** GIVEN TEXT **
* * *

There’s real science under this: the Dual Process Model describes healthy grieving as oscillation, swinging between facing the loss and stepping back into ordinary life, with time off from grief built in. Active grieving is how you take that time off on purpose, so grief stops ambushing you mid-day at work or in the middle of a dinner party. This is one of the ways people use my coffins: a container you put it in, up and away on a shelf, so the grief stops being the boss of you.

3. The hardest grief often has no funeral.

“Bittersweetness is the recognition that light and dark, birth and death — bitter and sweet — are forever paired.” — Susan Cain, Bittersweet

Some grief arrives with a casket and a casserole. Some don’t. Mourning an ex who is still alive — especially when you share a child — is what researcher Pauline Boss named ambiguous loss: grief with no ending and no ritual to mark it.

And then there's the phase of grieving the grief itself. After a while, the grief becomes your last connection to what you lost, so loosening it feels like losing them again. The connection to the grief becomes the thing you're most afraid to loosen — and grief researchers have a reassuring name for keeping it: a continuing bond. You can carry grief and still be okay.

That’s the next turn of the spiral, and the far side of it is bittersweet. (Susan Cain — just interviewed by Sam Harris this past week — is an expert on bittersweetness. I like her ideas.)

* * *

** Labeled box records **

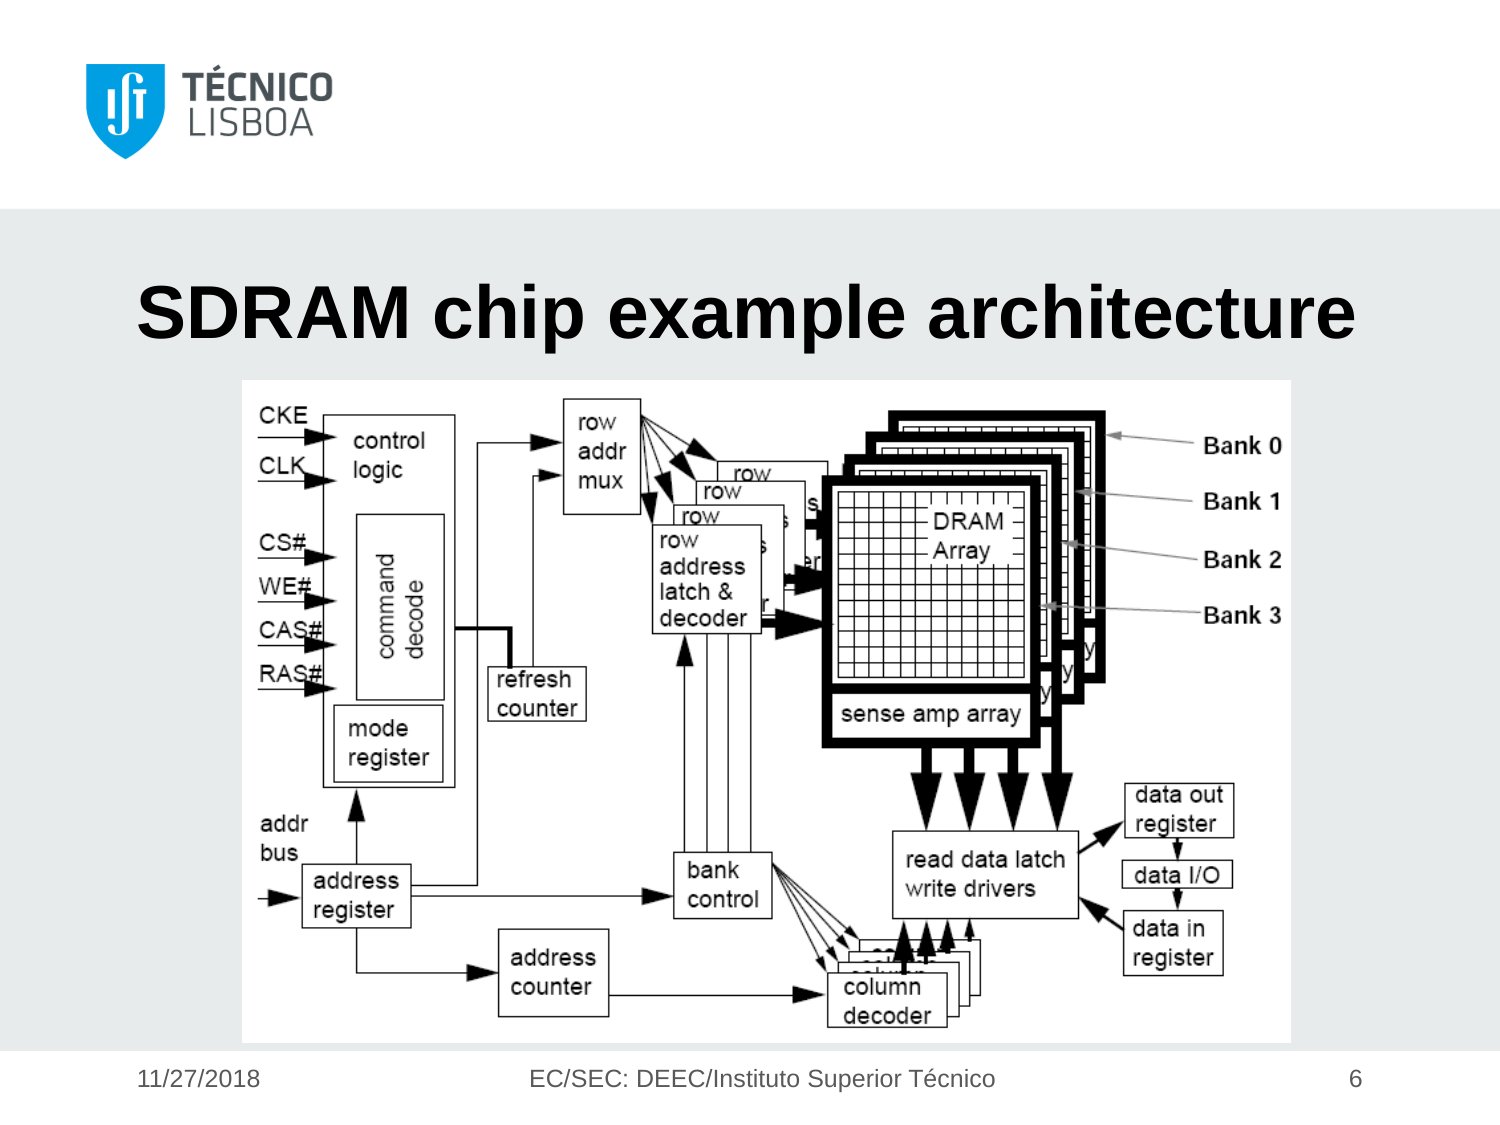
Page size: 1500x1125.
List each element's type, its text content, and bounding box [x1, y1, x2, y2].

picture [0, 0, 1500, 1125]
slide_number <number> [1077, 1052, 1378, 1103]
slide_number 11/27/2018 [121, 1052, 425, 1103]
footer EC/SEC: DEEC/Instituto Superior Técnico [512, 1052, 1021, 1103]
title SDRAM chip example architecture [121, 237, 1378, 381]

* * *

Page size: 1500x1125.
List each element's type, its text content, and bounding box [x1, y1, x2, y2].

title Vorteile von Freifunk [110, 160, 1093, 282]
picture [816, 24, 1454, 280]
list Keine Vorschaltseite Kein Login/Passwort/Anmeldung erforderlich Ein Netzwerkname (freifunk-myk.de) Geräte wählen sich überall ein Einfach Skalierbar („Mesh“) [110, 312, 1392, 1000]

* * *

** WHAT IS REQUIRED **
Answer these questions from the grief passage.
(a) What does the Dual Process Model describe healthy grieving as?
(b) What did Pauline Boss name grief that has no ending and no ritual to mark it?
(c) What name do grief researchers give to keeping the connection to grief?

** ANSWER IN FULL **
(a) Oscillation, swinging between facing the loss and stepping back into ordinary life, with time off from grief built in.
(b) Ambiguous loss.
(c) A continuing bond.